Layoffs are particularly destructive to company culture, lowering morale, engagement and productivity among remaining workers. They diminish internal corporate know-how and damage the image of the company with customers. The net result is that companies that resort to layoffs to survive adversity often end up less profitable and can struggle for years to regain their footing.

Limiting the number of full-time employees and using freelancers is one way startups can play both defensively and offensively to increase their options while controlling costs.

The takeaway? Playing defense in a downturn is not a recipe for success.

Often the companies that come out on top are the ones that find ways to play defense and offense at the same time. They end up taking market share from competitors and put themselves in position to dominate in the boom that inevitably follows.

This is not an easy balancing act. In the 2010 Harvard Business Review study, Roaring out of Recession, the authors found that a key element of success was the ability to reexamine and reconfigure the entire operation to reduce costs and increase flexibility.
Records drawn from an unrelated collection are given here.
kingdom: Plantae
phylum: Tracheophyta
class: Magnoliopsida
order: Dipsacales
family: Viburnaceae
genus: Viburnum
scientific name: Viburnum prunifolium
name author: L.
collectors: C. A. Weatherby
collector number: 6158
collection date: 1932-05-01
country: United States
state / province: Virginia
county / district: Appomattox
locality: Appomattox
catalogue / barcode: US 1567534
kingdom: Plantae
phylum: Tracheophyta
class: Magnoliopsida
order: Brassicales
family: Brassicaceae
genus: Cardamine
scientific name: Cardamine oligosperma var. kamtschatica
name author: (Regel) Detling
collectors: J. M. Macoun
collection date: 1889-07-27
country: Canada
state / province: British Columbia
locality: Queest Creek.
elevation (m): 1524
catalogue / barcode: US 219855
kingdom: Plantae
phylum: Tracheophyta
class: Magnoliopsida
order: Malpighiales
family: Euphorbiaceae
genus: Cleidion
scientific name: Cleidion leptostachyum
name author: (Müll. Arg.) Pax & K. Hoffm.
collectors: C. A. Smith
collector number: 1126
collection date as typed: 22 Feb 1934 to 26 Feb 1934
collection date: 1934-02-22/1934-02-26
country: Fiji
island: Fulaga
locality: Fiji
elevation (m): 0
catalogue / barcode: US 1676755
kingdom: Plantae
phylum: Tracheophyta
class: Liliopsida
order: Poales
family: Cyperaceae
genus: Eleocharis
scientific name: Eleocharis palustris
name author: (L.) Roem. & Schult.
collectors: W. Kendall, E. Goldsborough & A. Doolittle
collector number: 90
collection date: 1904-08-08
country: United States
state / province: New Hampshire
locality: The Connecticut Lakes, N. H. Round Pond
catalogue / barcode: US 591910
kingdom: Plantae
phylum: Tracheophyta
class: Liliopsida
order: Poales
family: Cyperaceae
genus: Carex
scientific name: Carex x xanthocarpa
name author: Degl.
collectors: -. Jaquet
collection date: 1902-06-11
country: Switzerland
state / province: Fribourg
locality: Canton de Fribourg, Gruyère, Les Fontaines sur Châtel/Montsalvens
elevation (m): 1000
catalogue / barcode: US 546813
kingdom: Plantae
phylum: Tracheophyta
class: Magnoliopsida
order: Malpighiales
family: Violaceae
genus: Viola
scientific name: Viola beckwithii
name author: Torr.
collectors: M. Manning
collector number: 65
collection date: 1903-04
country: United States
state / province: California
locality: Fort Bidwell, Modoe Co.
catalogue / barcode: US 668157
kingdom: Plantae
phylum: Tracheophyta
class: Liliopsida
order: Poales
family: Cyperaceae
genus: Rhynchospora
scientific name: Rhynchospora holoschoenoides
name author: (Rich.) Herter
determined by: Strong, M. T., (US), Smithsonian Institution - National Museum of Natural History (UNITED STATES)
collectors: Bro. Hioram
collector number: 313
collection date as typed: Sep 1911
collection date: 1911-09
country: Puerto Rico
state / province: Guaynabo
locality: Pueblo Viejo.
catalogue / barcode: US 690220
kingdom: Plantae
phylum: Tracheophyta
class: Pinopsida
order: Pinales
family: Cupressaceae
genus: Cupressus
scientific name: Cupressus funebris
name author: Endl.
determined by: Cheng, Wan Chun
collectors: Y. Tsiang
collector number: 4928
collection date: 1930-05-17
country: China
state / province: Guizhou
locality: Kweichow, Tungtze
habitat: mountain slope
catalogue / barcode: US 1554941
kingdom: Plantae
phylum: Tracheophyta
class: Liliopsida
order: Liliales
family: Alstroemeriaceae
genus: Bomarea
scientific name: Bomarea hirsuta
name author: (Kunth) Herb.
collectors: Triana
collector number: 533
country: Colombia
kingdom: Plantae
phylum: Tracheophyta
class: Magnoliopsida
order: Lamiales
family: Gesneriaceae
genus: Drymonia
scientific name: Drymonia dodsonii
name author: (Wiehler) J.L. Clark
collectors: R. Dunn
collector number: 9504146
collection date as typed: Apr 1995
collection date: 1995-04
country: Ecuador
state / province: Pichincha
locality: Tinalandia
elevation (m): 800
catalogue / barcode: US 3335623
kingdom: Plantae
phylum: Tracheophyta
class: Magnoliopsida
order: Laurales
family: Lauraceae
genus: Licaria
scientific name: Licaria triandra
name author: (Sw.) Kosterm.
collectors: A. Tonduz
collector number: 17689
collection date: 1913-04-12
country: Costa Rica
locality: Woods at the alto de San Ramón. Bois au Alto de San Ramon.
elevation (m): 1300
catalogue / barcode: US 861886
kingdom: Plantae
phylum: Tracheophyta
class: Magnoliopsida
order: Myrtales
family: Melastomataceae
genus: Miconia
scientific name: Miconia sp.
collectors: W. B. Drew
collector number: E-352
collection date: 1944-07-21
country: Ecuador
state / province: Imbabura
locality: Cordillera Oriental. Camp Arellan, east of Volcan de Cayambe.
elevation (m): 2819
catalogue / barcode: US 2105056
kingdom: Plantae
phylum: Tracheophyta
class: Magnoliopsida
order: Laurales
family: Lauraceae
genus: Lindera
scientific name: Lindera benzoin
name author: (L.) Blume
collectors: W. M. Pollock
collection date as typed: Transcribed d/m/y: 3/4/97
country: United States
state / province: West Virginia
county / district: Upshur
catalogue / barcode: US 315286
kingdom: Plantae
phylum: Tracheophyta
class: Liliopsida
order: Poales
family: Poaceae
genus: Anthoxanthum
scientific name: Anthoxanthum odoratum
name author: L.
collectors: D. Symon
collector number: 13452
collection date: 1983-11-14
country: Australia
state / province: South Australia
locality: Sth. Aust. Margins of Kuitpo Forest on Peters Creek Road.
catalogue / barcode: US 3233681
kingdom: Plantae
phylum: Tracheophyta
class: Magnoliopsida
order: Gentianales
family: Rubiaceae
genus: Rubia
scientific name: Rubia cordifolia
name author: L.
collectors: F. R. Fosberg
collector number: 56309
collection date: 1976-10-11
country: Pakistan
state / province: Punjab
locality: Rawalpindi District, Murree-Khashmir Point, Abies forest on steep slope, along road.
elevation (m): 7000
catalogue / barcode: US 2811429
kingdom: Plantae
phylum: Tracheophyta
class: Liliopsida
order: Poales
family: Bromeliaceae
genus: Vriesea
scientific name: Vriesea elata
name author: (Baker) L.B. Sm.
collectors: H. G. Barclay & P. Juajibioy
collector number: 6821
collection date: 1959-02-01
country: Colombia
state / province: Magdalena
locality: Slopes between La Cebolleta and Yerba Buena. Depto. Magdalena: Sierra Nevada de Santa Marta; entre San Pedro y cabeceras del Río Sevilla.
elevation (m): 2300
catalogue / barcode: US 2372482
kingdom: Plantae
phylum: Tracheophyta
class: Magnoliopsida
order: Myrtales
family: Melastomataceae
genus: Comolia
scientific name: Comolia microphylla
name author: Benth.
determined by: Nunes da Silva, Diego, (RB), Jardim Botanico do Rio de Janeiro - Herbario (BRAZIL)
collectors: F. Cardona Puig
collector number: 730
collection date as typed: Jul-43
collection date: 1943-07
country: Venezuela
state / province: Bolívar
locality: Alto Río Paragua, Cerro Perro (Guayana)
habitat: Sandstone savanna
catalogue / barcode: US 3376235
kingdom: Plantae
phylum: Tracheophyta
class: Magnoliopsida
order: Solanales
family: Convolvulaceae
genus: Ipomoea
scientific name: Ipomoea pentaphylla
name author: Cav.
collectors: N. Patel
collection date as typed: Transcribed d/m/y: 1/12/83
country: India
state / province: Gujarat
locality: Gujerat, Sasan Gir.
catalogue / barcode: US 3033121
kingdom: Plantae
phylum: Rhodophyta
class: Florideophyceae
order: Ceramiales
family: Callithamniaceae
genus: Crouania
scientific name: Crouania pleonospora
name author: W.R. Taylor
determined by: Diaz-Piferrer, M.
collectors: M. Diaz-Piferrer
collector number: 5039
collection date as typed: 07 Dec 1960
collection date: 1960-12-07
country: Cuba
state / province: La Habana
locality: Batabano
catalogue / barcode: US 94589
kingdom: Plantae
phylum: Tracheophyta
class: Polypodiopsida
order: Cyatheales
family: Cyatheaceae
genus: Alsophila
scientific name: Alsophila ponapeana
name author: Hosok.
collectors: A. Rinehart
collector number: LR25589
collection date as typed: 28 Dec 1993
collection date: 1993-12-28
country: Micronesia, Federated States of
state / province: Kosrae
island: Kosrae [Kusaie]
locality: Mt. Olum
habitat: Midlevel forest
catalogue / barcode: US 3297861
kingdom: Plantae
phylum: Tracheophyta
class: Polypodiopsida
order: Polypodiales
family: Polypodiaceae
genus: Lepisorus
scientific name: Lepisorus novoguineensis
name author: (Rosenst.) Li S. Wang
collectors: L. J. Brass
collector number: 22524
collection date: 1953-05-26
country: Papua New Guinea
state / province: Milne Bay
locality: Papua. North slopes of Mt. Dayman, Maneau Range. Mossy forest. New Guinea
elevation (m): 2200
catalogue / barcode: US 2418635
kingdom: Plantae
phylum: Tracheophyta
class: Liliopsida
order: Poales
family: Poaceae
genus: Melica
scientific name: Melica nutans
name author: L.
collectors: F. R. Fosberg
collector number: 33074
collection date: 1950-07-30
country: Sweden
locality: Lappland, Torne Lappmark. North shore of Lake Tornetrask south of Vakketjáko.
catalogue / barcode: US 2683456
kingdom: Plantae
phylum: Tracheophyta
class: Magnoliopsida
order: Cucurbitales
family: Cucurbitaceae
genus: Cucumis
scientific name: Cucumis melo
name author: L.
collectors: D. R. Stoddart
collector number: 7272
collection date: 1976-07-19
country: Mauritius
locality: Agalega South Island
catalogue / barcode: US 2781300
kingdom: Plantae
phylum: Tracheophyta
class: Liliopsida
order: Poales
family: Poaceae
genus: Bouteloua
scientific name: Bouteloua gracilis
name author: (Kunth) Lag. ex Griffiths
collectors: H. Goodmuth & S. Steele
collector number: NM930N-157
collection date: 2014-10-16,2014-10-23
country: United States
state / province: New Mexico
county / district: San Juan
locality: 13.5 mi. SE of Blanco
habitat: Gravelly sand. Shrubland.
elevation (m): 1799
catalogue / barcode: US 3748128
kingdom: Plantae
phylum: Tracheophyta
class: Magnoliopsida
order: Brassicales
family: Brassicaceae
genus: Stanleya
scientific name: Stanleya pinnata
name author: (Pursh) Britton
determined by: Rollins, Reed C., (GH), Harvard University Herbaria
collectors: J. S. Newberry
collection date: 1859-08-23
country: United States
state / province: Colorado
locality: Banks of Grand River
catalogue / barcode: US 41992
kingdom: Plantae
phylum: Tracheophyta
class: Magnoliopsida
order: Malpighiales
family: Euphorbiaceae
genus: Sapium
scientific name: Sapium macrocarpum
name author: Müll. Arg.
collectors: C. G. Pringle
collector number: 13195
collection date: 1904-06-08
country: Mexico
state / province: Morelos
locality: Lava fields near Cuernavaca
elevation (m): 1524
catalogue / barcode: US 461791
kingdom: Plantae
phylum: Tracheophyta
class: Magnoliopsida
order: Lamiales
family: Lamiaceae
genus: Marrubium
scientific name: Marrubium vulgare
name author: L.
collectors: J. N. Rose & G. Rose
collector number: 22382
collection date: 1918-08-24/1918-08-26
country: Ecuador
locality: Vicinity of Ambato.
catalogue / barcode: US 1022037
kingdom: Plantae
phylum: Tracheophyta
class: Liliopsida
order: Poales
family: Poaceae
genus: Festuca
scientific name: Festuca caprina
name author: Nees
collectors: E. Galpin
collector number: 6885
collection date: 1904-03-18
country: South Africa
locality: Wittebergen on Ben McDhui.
For startups at the Series A or earlier stages that have a war chest of cash, there is a way to easily extend runway while maintaining flexibility and optionality: freelancers.

Freelancers can help keep your company’s burn rate low if you employ them for rigorously defined and budgeted projects. The scope and spend can be limited until there is clear ROI at a small scale. Once positive unit margins can be validated and revenue models become clear, freelance talent platforms can enable a working strategy to be scaled flexibly.

Finding durable product-market fit requires much experimentation on product as well as sales and marketing. Here are some ways freelancers can help you manage burn while you work toward product-market fit:

Testing product fit

An early-stage company may not have the capital to build a full-fledged sales department and run experiments to test product-market fit, and time is also a factor: It can take months to build a sales team from scratch.

We worked with an early-stage HR platform that was looking to secure the product validation needed to raise seed funding. They used freelance sales reps to test the viability. Within 30 days, the company had generated over 800 leads, built a prospective customer pipeline worth $750,000 and booked over 15 interviews with senior HR executives.

This data provided enough proof of concept that the company was able to raise a $1.5 million seed round. By using veteran freelancers and only paying per lead, the startup was able to show evidence of product-market fit while keeping burn at a minimum.

Saving costs on customer acquisition

Another company we worked with, an Airbnb-like platform that has raised over $60 million, was spending six-figure sums on Facebook and Google ads. Their problem was, almost 40% of registered hosts were not taking the final step of listing their properties on the app.

The company’s head of sales was convinced a more high-touch approach would increase conversions. But instead of hiring a full sales team, they used freelance sales reps to convert the churned leads. In over six months, the company was able to increase conversions by three times and reduce host acquisition costs from $300 to $110, dramatically lowering burn.

By deploying freelance sales talent efficiently, the company could optimize its sales funnel over time and reduce CAC to a reasonable payback period.

Take the “default alive” approach

Limiting the number of full-time employees and using freelancers is one way startups can play both defensively and offensively to increase their options while controlling costs.

Y Combinator founder Paul Graham set out the difference between companies that are “default alive” versus “default dead.” “Default alive” startups have enough growth and runway to break even without needing further funding. Graham wrote that the No. 1 killer of early startups is hiring too fast in an attempt to grow. But if you don’t hire at all, you risk not growing enough.

In today’s uncertain market, using freelancers is a way for companies to find or deepen product-market fit without betting the farm. By doing so, they can give themselves a better chance of making it through the winter default alive.